[Items in a dataset]
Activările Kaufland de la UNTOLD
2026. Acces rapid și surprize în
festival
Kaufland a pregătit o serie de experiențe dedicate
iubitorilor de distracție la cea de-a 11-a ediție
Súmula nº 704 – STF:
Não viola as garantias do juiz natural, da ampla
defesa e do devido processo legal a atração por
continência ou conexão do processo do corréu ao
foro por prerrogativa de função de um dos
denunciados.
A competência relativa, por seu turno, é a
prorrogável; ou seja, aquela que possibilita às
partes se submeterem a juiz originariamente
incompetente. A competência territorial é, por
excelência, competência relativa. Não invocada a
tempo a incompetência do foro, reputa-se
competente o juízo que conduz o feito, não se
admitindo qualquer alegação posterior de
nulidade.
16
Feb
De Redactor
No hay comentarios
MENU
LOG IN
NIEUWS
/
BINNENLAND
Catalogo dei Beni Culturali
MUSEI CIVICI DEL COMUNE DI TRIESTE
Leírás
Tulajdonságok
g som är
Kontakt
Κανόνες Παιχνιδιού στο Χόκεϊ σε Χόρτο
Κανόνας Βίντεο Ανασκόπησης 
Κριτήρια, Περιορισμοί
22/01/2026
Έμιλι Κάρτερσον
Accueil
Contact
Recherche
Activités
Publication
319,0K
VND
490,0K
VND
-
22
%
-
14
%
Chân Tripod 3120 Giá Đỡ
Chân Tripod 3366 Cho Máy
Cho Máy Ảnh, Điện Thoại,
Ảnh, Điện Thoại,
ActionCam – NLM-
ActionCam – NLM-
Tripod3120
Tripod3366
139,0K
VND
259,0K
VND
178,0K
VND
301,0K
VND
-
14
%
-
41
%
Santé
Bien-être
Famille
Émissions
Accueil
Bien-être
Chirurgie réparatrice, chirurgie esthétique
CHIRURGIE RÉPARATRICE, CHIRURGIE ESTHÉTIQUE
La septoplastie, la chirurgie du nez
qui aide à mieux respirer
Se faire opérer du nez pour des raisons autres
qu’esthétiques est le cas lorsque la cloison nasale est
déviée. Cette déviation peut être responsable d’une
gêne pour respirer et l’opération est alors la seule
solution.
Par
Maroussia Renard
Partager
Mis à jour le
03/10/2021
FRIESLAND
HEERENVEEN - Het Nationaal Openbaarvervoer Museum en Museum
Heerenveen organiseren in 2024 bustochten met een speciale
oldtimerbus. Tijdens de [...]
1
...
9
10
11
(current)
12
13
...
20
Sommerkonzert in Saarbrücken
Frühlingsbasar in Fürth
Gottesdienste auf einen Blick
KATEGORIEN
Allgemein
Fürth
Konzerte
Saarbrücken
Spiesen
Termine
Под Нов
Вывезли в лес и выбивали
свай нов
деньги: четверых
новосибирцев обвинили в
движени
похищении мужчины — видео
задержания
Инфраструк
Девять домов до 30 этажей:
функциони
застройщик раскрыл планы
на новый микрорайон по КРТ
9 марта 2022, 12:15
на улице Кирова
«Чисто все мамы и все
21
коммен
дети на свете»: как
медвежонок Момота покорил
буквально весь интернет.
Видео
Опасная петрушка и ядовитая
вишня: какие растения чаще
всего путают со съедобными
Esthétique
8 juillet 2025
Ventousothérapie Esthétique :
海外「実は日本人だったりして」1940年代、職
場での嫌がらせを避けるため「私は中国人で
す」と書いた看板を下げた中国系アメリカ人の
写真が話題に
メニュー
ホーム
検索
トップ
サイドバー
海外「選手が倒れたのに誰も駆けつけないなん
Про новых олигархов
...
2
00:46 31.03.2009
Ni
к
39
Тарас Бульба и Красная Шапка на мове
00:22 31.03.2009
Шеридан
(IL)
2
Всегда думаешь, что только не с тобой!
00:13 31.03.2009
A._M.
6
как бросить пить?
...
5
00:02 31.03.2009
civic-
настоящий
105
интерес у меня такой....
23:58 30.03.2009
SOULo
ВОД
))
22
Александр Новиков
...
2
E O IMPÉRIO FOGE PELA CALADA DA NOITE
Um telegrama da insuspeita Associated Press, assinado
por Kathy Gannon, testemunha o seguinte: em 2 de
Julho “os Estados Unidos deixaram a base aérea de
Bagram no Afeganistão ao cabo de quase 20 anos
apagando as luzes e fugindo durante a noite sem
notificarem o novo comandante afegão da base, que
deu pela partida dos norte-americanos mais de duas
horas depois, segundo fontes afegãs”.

- [TASK DETAILS]: Copy every line of text from the items above character for character, keeping each line break in its original place.

- [EXERCISE RESPONSE]:
Activările Kaufland de la UNTOLD
2026. Acces rapid și surprize în
festival
Kaufland a pregătit o serie de experiențe dedicate
iubitorilor de distracție la cea de-a 11-a ediție
Súmula nº 704 – STF:
Não viola as garantias do juiz natural, da ampla
defesa e do devido processo legal a atração por
continência ou conexão do processo do corréu ao
foro por prerrogativa de função de um dos
denunciados.
A competência relativa, por seu turno, é a
prorrogável; ou seja, aquela que possibilita às
partes se submeterem a juiz originariamente
incompetente. A competência territorial é, por
excelência, competência relativa. Não invocada a
tempo a incompetência do foro, reputa-se
competente o juízo que conduz o feito, não se
admitindo qualquer alegação posterior de
nulidade.
16
Feb
De Redactor
No hay comentarios
MENU
LOG IN
NIEUWS
/
BINNENLAND
Catalogo dei Beni Culturali
MUSEI CIVICI DEL COMUNE DI TRIESTE
Leírás
Tulajdonságok
g som är
Kontakt
Κανόνες Παιχνιδιού στο Χόκεϊ σε Χόρτο
Κανόνας Βίντεο Ανασκόπησης 
Κριτήρια, Περιορισμοί
22/01/2026
Έμιλι Κάρτερσον
Accueil
Contact
Recherche
Activités
Publication
319,0K
VND
490,0K
VND
-
22
%
-
14
%
Chân Tripod 3120 Giá Đỡ
Chân Tripod 3366 Cho Máy
Cho Máy Ảnh, Điện Thoại,
Ảnh, Điện Thoại,
ActionCam – NLM-
ActionCam – NLM-
Tripod3120
Tripod3366
139,0K
VND
259,0K
VND
178,0K
VND
301,0K
VND
-
14
%
-
41
%
Santé
Bien-être
Famille
Émissions
Accueil
Bien-être
Chirurgie réparatrice, chirurgie esthétique
CHIRURGIE RÉPARATRICE, CHIRURGIE ESTHÉTIQUE
La septoplastie, la chirurgie du nez
qui aide à mieux respirer
Se faire opérer du nez pour des raisons autres
qu’esthétiques est le cas lorsque la cloison nasale est
déviée. Cette déviation peut être responsable d’une
gêne pour respirer et l’opération est alors la seule
solution.
Par
Maroussia Renard
Partager
Mis à jour le
03/10/2021
FRIESLAND
HEERENVEEN - Het Nationaal Openbaarvervoer Museum en Museum
Heerenveen organiseren in 2024 bustochten met een speciale
oldtimerbus. Tijdens de [...]
1
...
9
10
11
(current)
12
13
...
20
Sommerkonzert in Saarbrücken
Frühlingsbasar in Fürth
Gottesdienste auf einen Blick
KATEGORIEN
Allgemein
Fürth
Konzerte
Saarbrücken
Spiesen
Termine
Под Нов
Вывезли в лес и выбивали
свай нов
деньги: четверых
новосибирцев обвинили в
движени
похищении мужчины — видео
задержания
Инфраструк
Девять домов до 30 этажей:
функциони
застройщик раскрыл планы
на новый микрорайон по КРТ
9 марта 2022, 12:15
на улице Кирова
«Чисто все мамы и все
21
коммен
дети на свете»: как
медвежонок Момота покорил
буквально весь интернет.
Видео
Опасная петрушка и ядовитая
вишня: какие растения чаще
всего путают со съедобными
Esthétique
8 juillet 2025
Ventousothérapie Esthétique :
海外「実は日本人だったりして」1940年代、職
場での嫌がらせを避けるため「私は中国人で
す」と書いた看板を下げた中国系アメリカ人の
写真が話題に
メニュー
ホーム
検索
トップ
サイドバー
海外「選手が倒れたのに誰も駆けつけないなん
Про новых олигархов
...
2
00:46 31.03.2009
Ni
к
39
Тарас Бульба и Красная Шапка на мове
00:22 31.03.2009
Шеридан
(IL)
2
Всегда думаешь, что только не с тобой!
00:13 31.03.2009
A._M.
6
как бросить пить?
...
5
00:02 31.03.2009
civic-
настоящий
105
интерес у меня такой....
23:58 30.03.2009
SOULo
ВОД
))
22
Александр Новиков
...
2
E O IMPÉRIO FOGE PELA CALADA DA NOITE
Um telegrama da insuspeita Associated Press, assinado
por Kathy Gannon, testemunha o seguinte: em 2 de
Julho “os Estados Unidos deixaram a base aérea de
Bagram no Afeganistão ao cabo de quase 20 anos
apagando as luzes e fugindo durante a noite sem
notificarem o novo comandante afegão da base, que
deu pela partida dos norte-americanos mais de duas
horas depois, segundo fontes afegãs”.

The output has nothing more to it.